*** INPUT ***
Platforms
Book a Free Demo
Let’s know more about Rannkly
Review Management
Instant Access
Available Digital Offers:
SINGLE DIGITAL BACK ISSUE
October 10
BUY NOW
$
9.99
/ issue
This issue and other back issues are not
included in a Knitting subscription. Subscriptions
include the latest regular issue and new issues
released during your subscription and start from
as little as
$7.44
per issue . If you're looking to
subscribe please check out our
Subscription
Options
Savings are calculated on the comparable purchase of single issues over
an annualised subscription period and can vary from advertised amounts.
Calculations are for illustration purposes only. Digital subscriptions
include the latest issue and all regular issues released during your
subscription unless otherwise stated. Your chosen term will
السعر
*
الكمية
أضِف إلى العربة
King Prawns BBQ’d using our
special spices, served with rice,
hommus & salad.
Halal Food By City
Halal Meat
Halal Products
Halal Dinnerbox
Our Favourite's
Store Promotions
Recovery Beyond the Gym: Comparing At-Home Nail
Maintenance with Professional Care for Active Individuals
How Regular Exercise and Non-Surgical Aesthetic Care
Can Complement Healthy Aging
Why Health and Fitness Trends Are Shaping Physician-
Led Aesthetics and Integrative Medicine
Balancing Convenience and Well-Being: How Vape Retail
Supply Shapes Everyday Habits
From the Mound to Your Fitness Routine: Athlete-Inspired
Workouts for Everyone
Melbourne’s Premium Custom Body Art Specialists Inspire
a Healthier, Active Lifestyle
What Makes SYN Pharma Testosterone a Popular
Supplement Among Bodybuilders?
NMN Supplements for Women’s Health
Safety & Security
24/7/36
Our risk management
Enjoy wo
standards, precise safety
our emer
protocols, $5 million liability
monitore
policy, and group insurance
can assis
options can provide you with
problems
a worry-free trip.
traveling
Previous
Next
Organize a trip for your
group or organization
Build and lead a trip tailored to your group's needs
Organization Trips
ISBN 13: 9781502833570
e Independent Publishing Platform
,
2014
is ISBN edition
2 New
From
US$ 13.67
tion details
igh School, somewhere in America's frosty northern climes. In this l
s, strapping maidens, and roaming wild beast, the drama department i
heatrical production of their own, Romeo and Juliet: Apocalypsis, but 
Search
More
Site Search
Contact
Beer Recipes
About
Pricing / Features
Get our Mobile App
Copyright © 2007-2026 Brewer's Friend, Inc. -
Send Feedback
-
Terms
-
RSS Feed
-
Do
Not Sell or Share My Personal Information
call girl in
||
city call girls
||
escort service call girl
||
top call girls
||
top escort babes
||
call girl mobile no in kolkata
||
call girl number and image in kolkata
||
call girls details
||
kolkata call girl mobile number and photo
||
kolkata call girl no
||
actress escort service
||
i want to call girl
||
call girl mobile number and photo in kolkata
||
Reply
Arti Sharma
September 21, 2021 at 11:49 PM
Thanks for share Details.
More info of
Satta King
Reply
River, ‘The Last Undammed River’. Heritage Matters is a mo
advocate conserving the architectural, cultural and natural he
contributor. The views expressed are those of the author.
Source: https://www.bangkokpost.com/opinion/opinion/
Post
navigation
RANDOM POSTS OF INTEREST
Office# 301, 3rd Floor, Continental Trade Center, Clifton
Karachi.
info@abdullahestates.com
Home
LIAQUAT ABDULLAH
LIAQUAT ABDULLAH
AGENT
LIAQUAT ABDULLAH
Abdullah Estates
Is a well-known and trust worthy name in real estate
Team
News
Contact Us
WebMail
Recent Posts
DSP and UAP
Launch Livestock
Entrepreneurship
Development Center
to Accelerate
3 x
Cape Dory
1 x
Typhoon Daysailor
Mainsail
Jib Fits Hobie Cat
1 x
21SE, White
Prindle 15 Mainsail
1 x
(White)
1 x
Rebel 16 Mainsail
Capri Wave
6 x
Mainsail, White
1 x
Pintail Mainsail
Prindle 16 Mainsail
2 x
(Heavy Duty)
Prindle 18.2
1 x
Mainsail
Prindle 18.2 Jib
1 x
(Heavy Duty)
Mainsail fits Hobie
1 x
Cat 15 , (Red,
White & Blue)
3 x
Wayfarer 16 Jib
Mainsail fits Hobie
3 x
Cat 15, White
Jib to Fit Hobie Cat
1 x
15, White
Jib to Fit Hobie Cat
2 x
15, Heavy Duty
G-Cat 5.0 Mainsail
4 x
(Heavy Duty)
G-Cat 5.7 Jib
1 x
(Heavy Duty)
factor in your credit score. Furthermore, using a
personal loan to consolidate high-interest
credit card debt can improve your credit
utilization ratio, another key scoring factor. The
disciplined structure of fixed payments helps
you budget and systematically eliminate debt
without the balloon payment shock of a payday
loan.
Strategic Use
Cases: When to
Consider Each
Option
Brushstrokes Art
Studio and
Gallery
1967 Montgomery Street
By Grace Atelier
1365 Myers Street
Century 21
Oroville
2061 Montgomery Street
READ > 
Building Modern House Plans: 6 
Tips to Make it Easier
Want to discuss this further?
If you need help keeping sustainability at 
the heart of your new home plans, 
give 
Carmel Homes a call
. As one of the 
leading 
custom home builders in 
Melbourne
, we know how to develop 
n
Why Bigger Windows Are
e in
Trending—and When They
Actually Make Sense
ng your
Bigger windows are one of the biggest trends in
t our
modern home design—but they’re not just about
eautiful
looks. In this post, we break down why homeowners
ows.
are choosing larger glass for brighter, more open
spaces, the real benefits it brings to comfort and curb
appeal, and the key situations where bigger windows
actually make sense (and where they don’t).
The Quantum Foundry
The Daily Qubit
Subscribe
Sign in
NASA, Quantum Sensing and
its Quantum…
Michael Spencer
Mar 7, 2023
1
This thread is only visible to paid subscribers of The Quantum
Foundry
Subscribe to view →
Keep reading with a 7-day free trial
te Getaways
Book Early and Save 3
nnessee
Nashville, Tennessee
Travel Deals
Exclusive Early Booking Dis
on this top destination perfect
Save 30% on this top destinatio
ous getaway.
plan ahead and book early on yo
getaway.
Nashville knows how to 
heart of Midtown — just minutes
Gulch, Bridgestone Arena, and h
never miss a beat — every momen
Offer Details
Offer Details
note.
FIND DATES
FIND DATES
*** End of INPUT ***
» **ABOUT THIS EXERCISE**: Exactly as they appear above, print all the entries.

» **ANSWER TO THIS TASK**:
Platforms
Book a Free Demo
Let’s know more about Rannkly
Review Management
Instant Access
Available Digital Offers:
SINGLE DIGITAL BACK ISSUE
October 10
BUY NOW
$
9.99
/ issue
This issue and other back issues are not
included in a Knitting subscription. Subscriptions
include the latest regular issue and new issues
released during your subscription and start from
as little as
$7.44
per issue . If you're looking to
subscribe please check out our
Subscription
Options
Savings are calculated on the comparable purchase of single issues over
an annualised subscription period and can vary from advertised amounts.
Calculations are for illustration purposes only. Digital subscriptions
include the latest issue and all regular issues released during your
subscription unless otherwise stated. Your chosen term will
السعر
*
الكمية
أضِف إلى العربة
King Prawns BBQ’d using our
special spices, served with rice,
hommus & salad.
Halal Food By City
Halal Meat
Halal Products
Halal Dinnerbox
Our Favourite's
Store Promotions
Recovery Beyond the Gym: Comparing At-Home Nail
Maintenance with Professional Care for Active Individuals
How Regular Exercise and Non-Surgical Aesthetic Care
Can Complement Healthy Aging
Why Health and Fitness Trends Are Shaping Physician-
Led Aesthetics and Integrative Medicine
Balancing Convenience and Well-Being: How Vape Retail
Supply Shapes Everyday Habits
From the Mound to Your Fitness Routine: Athlete-Inspired
Workouts for Everyone
Melbourne’s Premium Custom Body Art Specialists Inspire
a Healthier, Active Lifestyle
What Makes SYN Pharma Testosterone a Popular
Supplement Among Bodybuilders?
NMN Supplements for Women’s Health
Safety & Security
24/7/36
Our risk management
Enjoy wo
standards, precise safety
our emer
protocols, $5 million liability
monitore
policy, and group insurance
can assis
options can provide you with
problems
a worry-free trip.
traveling
Previous
Next
Organize a trip for your
group or organization
Build and lead a trip tailored to your group's needs
Organization Trips
ISBN 13: 9781502833570
e Independent Publishing Platform
,
2014
is ISBN edition
2 New
From
US$ 13.67
tion details
igh School, somewhere in America's frosty northern climes. In this l
s, strapping maidens, and roaming wild beast, the drama department i
heatrical production of their own, Romeo and Juliet: Apocalypsis, but 
Search
More
Site Search
Contact
Beer Recipes
About
Pricing / Features
Get our Mobile App
Copyright © 2007-2026 Brewer's Friend, Inc. -
Send Feedback
-
Terms
-
RSS Feed
-
Do
Not Sell or Share My Personal Information
call girl in
||
city call girls
||
escort service call girl
||
top call girls
||
top escort babes
||
call girl mobile no in kolkata
||
call girl number and image in kolkata
||
call girls details
||
kolkata call girl mobile number and photo
||
kolkata call girl no
||
actress escort service
||
i want to call girl
||
call girl mobile number and photo in kolkata
||
Reply
Arti Sharma
September 21, 2021 at 11:49 PM
Thanks for share Details.
More info of
Satta King
Reply
River, ‘The Last Undammed River’. Heritage Matters is a mo
advocate conserving the architectural, cultural and natural he
contributor. The views expressed are those of the author.
Source: https://www.bangkokpost.com/opinion/opinion/
Post
navigation
RANDOM POSTS OF INTEREST
Office# 301, 3rd Floor, Continental Trade Center, Clifton
Karachi.
info@abdullahestates.com
Home
LIAQUAT ABDULLAH
LIAQUAT ABDULLAH
AGENT
LIAQUAT ABDULLAH
Abdullah Estates
Is a well-known and trust worthy name in real estate
Team
News
Contact Us
WebMail
Recent Posts
DSP and UAP
Launch Livestock
Entrepreneurship
Development Center
to Accelerate
3 x
Cape Dory
1 x
Typhoon Daysailor
Mainsail
Jib Fits Hobie Cat
1 x
21SE, White
Prindle 15 Mainsail
1 x
(White)
1 x
Rebel 16 Mainsail
Capri Wave
6 x
Mainsail, White
1 x
Pintail Mainsail
Prindle 16 Mainsail
2 x
(Heavy Duty)
Prindle 18.2
1 x
Mainsail
Prindle 18.2 Jib
1 x
(Heavy Duty)
Mainsail fits Hobie
1 x
Cat 15 , (Red,
White & Blue)
3 x
Wayfarer 16 Jib
Mainsail fits Hobie
3 x
Cat 15, White
Jib to Fit Hobie Cat
1 x
15, White
Jib to Fit Hobie Cat
2 x
15, Heavy Duty
G-Cat 5.0 Mainsail
4 x
(Heavy Duty)
G-Cat 5.7 Jib
1 x
(Heavy Duty)
factor in your credit score. Furthermore, using a
personal loan to consolidate high-interest
credit card debt can improve your credit
utilization ratio, another key scoring factor. The
disciplined structure of fixed payments helps
you budget and systematically eliminate debt
without the balloon payment shock of a payday
loan.
Strategic Use
Cases: When to
Consider Each
Option
Brushstrokes Art
Studio and
Gallery
1967 Montgomery Street
By Grace Atelier
1365 Myers Street
Century 21
Oroville
2061 Montgomery Street
READ > 
Building Modern House Plans: 6 
Tips to Make it Easier
Want to discuss this further?
If you need help keeping sustainability at 
the heart of your new home plans, 
give 
Carmel Homes a call
. As one of the 
leading 
custom home builders in 
Melbourne
, we know how to develop 
n
Why Bigger Windows Are
e in
Trending—and When They
Actually Make Sense
ng your
Bigger windows are one of the biggest trends in
t our
modern home design—but they’re not just about
eautiful
looks. In this post, we break down why homeowners
ows.
are choosing larger glass for brighter, more open
spaces, the real benefits it brings to comfort and curb
appeal, and the key situations where bigger windows
actually make sense (and where they don’t).
The Quantum Foundry
The Daily Qubit
Subscribe
Sign in
NASA, Quantum Sensing and
its Quantum…
Michael Spencer
Mar 7, 2023
1
This thread is only visible to paid subscribers of The Quantum
Foundry
Subscribe to view →
Keep reading with a 7-day free trial
te Getaways
Book Early and Save 3
nnessee
Nashville, Tennessee
Travel Deals
Exclusive Early Booking Dis
on this top destination perfect
Save 30% on this top destinatio
ous getaway.
plan ahead and book early on yo
getaway.
Nashville knows how to 
heart of Midtown — just minutes
Gulch, Bridgestone Arena, and h
never miss a beat — every momen
Offer Details
Offer Details
note.
FIND DATES
FIND DATES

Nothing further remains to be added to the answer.